It has been well recognized for a while that an elevated body mass index (BMI) does not necessary mean that a person has too much fat. Men and women with well developed muscles may have an elevated BMI and still have a low percentage of body fat. Look at any NBA game and you can see poster guys for that.
The BMI as an indicator of body fat also can also fail at the lower end. As humans age , often weight may not change but body composition does, with muscle mass decreasing and body fat increasing so that you may not gain weight but have a high percentage of body fat. Sarcopenia, or muscle loss, is a major element of old age fragility and so far the only way shown to mitigate that is resistance exercise.Aerobic exercise does not seem to help mitigate the apparently inexorable loss of the fast twitch muscle fibers whose loss is most marked in the age related decline in strength.
Nomal weight obesity (NWO) is a recently minted term that is meant to refer to the condition in which the BMI is in the generally accepted normal range but by some (perhaps less than widely accepted) standard of percentage of body fat, the person is deemed to have "too much". Hence they suffer (well, we haven't really shown yet that they suffer) from NWO. My term would be too much fat (TMF) because we have used BMI to operationally define obesity (as bad an indicator as it may be) and some may think we have at least the appearance of a contradiction in terms. People with this entity may be the some of the same people we used to call flabby.
Researchers from Mayo Clinic have published an article that correlates this NWO with risk for the metabolic syndrome. (You may remember this entity as something perhaps no longer believed in by endocrinologists but still by cardiologists. See here for comments regarding that schism). So, it appears that NWO or TMF would be a risk factor for a risk factor (metabolic syndrome) which is a risk factor for heart disease and diabetes, just to name two.
Tip of hat to Dr. Michel Accad's blog Alertandoriented for alerting me to this "novel" risk factor. Here is a press release for the May0 Clinic article.
The Mayo clinic researchers recommend that a shift from focusing on BMI and perhaps monitoring percentage of body fat or least waist measurements since the "real" definition of obesity is too much fat.

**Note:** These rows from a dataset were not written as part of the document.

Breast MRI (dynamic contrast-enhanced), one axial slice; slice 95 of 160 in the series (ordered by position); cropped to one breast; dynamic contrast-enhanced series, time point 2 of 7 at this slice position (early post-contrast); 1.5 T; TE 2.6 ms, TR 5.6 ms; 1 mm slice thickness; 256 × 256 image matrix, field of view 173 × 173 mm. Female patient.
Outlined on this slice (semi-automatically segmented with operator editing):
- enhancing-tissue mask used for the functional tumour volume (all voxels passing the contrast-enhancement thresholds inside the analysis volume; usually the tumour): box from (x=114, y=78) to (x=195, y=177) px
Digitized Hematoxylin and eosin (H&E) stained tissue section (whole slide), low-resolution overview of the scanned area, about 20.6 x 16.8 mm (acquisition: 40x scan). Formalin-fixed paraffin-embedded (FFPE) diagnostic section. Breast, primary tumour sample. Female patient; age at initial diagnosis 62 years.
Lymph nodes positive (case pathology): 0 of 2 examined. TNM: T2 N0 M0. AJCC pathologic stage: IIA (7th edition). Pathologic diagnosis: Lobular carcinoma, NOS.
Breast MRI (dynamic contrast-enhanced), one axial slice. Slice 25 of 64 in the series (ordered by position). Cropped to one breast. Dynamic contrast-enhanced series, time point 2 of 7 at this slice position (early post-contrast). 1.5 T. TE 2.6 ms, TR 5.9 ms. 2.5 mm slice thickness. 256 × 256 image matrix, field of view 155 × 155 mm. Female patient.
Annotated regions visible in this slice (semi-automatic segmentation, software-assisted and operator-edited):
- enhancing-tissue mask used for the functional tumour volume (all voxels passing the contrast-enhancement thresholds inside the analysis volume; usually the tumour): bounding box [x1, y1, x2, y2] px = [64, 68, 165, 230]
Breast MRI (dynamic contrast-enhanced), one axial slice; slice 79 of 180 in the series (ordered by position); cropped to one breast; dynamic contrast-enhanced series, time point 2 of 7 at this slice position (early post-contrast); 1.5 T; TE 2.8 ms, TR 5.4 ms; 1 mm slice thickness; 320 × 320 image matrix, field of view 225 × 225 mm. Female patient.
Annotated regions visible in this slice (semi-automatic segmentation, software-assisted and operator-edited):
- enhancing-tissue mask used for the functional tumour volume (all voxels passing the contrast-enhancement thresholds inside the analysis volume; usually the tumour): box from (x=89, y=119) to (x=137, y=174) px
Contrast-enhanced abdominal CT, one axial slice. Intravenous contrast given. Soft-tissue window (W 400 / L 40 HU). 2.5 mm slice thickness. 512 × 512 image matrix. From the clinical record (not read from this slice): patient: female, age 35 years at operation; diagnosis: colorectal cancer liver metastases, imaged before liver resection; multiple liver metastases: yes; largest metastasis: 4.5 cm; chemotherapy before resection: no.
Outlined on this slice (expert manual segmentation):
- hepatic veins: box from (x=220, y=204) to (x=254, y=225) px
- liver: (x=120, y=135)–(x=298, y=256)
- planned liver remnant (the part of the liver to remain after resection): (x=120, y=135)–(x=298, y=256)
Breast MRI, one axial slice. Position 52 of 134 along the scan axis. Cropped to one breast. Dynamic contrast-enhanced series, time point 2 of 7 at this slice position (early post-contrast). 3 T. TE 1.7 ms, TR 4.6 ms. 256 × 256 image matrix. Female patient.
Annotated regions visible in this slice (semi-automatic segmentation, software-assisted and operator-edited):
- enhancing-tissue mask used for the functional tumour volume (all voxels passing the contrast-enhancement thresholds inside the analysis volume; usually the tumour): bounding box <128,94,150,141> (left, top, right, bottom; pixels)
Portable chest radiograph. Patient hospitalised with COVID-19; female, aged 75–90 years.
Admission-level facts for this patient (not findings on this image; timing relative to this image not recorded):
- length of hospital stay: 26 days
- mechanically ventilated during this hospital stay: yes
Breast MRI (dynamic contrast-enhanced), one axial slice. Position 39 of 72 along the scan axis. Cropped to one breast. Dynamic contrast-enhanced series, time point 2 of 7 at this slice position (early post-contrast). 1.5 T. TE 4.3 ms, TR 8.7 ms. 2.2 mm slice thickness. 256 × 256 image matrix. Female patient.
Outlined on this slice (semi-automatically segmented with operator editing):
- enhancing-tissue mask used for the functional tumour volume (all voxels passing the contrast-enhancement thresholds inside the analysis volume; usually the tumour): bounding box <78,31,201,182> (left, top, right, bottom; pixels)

Data from CDC show that 35% of American are obese (as defined by BMI >= 30. Using NHANES data from 2003-2004 we see that 66% of Americans are either overweight or obese.That leaves 34% with a normal BMI but Mayo docs tell us about half of those are really obese after all leaving something around 17-20% of us who do not have too much fat. We now know that there are fat people that don't even look fat., a secret epidemic of fat people who don't look fat. (OK, some of them probably have a bulging tummy).A nation of reverse Lake Wobegon, where most everyone is worse than average.
There are new risk factors cropping up all the time. Risk and pre-risk and proto-risk abound. The cardiologist Dr. Thomas Giles, remarked that we are all pre-dead. Prompt and massive public health funding is the only answer,maybe as part of the stimulus package.